Le disuguaglianze da Smart Working

Smart working per decreto dalla sera alla mattina. Era marzo quando, complice una pandemia imprevedibile, lavoratori e lavoratrici hanno scoperto la modalità smart. A chilometri di distanza dall’ufficio, stando in cucina, in camera o in una stanza con Pc organizzata in fretta e furia, si è scoperto quel modello di organizzazione del lavoro nato ideologicamente per permettere «ai dipendenti di essere felici e realizzati» decidendo in modo autonomo la distribuzione dei carichi di lavoro e il luogo in cui lavorare.

Uno studio del 2013 di un economista di Stanford, Nick Bloom, parlava già allora di un incremento del 13 % della produttività personale, in quanto ci sono meno soste, si eseguono più chiamate al minuto e allo stesso tempo si è più felici.

Tutto bellissimo, anche veder cambiare le abitudini quotidiane e le città. Peccato che c’è anche chi ha scoperto che la banda larga delle volte può risultare troppo stretta, che restare sempre soli in una casa di 50 mq (come in una di 100) possa essere disorientante e che fare call di lavoro e “remote working” in cucina non è facile. Ancor meno facile con figli, marito, moglie, madri, suocere, gatti, cani, conquilini o nonni in casa.

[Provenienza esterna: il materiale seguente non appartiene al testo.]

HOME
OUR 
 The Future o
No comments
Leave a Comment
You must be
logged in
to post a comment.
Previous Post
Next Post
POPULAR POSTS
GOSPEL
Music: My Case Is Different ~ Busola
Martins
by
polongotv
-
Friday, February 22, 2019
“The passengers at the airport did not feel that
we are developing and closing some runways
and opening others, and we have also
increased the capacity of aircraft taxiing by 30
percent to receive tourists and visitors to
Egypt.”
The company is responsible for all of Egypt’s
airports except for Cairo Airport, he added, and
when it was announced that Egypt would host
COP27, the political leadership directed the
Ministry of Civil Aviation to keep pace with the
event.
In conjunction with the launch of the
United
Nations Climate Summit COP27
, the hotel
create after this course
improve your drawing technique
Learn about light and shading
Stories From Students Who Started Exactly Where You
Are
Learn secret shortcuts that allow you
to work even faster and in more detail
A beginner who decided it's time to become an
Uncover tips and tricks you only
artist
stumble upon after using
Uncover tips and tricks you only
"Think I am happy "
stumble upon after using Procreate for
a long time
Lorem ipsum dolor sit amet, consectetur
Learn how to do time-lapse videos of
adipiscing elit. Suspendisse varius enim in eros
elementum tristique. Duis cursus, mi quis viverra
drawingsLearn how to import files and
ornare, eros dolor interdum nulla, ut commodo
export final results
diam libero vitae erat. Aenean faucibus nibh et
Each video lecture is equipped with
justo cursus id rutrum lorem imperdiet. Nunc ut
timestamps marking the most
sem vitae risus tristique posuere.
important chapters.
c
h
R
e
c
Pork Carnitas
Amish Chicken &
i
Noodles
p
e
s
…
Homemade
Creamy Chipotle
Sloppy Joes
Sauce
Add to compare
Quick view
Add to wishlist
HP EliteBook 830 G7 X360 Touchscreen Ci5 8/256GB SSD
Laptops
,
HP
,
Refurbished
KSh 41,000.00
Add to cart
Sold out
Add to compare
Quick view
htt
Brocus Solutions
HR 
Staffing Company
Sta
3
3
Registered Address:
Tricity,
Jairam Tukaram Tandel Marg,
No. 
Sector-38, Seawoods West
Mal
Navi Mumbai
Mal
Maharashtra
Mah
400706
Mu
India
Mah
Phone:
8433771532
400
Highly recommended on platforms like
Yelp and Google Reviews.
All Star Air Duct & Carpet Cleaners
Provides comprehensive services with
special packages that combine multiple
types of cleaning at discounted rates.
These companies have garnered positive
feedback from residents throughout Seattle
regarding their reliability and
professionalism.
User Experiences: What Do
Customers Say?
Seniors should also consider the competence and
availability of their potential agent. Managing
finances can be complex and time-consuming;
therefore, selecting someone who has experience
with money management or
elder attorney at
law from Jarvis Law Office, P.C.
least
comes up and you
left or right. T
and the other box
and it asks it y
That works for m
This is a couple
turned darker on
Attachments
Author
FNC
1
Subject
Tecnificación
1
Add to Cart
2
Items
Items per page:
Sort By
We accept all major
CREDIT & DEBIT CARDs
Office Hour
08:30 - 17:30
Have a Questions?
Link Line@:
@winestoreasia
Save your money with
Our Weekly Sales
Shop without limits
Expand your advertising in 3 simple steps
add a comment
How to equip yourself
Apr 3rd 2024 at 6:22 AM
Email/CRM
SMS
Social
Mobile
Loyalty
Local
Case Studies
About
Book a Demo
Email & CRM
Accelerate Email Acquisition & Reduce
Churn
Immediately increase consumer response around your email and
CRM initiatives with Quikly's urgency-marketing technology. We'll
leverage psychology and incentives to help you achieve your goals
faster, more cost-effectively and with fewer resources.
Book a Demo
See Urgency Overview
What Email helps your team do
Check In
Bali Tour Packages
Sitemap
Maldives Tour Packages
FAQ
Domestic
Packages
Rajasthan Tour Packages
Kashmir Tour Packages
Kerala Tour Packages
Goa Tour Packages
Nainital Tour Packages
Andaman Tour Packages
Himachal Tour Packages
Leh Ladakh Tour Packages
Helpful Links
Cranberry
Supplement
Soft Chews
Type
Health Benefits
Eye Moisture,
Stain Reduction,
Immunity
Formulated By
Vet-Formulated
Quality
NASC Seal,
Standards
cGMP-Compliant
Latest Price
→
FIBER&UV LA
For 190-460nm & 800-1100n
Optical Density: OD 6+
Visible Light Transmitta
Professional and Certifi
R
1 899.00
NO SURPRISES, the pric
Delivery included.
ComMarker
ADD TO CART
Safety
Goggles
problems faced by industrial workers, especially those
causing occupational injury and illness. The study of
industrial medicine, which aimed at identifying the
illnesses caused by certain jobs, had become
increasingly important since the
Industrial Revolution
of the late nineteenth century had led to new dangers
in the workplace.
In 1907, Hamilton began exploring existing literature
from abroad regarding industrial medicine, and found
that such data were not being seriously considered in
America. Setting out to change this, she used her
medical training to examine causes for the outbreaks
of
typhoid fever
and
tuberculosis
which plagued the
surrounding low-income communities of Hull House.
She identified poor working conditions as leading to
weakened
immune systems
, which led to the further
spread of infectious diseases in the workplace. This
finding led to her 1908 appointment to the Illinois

La nuova sfida è passata, dunque, dall’essere più smart a riuscire a tenere insieme tutto. La videochiamata su Zoom del papà che intanto pensa alla figlia di dieci mesi, il meeting della mamma che si divide tra conference call, il problema di matematica del figlio grande, la merenda del piccolo, la lavatrice. Oppure il lavoratore fuori sede che resta tutto il giorno in quell’appartamento condiviso con l’altra coinquilina precaria, fra aspirapolveri, la spesa da fare, le stanze di pochi metri e il silenzio che non c’è mai.

Smartworking vs. Telelavoro

Per questo diventa sempre più netta la differenza tra lo smartworking, cioè possibilità di lavorare ovunque, spiaggia compresa (in foto), e il telavoro, che invece prevede orari, luoghi e strumenti tecnologici prestabiliti, che rispecchiano lo stesso assetto organizzativo utilizzato nel luogo di lavoro, ma in bunker improvvisati nella sala da pranzo, o in altre stanze simili.

In entrambi casi, comunque, ci sono degli aspetti negativi. Basti pensare a Steve Jobs e al suo ribadire che le idee migliori dei dipendenti Apple venissero dallo sbattere accidentalmente contro altre persone, non da casa davanti a una casella di posta elettronica. Fatto sta che (opinioni a parte) con la proroga dello stato emergenza al 15 ottobre proseguirà la possibilità di far ricorso al lavoro da remoto. Le stesse imprese sono state invitate a privilegiare il lavoro agile rispetto alla riapertura del reparto aziendale, nei casi  in cui le mansioni lavorative lo consentano. A pagarne il prezzo più caro ancora una volta saranno le donne. Specialmente pagheranno di più coloro che hanno impeghi part time, chi ha contratti ballerini, chi ha stipendi più bassi.

Ancora e ancora smart working

“Come sembreremo dopo anni di smart working”

Non solo disuguaglianze economiche. Una piattaforma di ricerca del lavoro, con l’aiuto di esperti, ha creato lo smart worker del 2045: si chiama Susan . Occhi secchi e arrossati, obesità, calvizie, rughe, macchie sul volto, mani irritate, postura ingobbita e spalle ricurve. Ma Susan a parte, sta diventando davvero difficile vedere lo smartworking come una svolta paradisiaca.

Pardon, mi correggo, è “questione di classe”.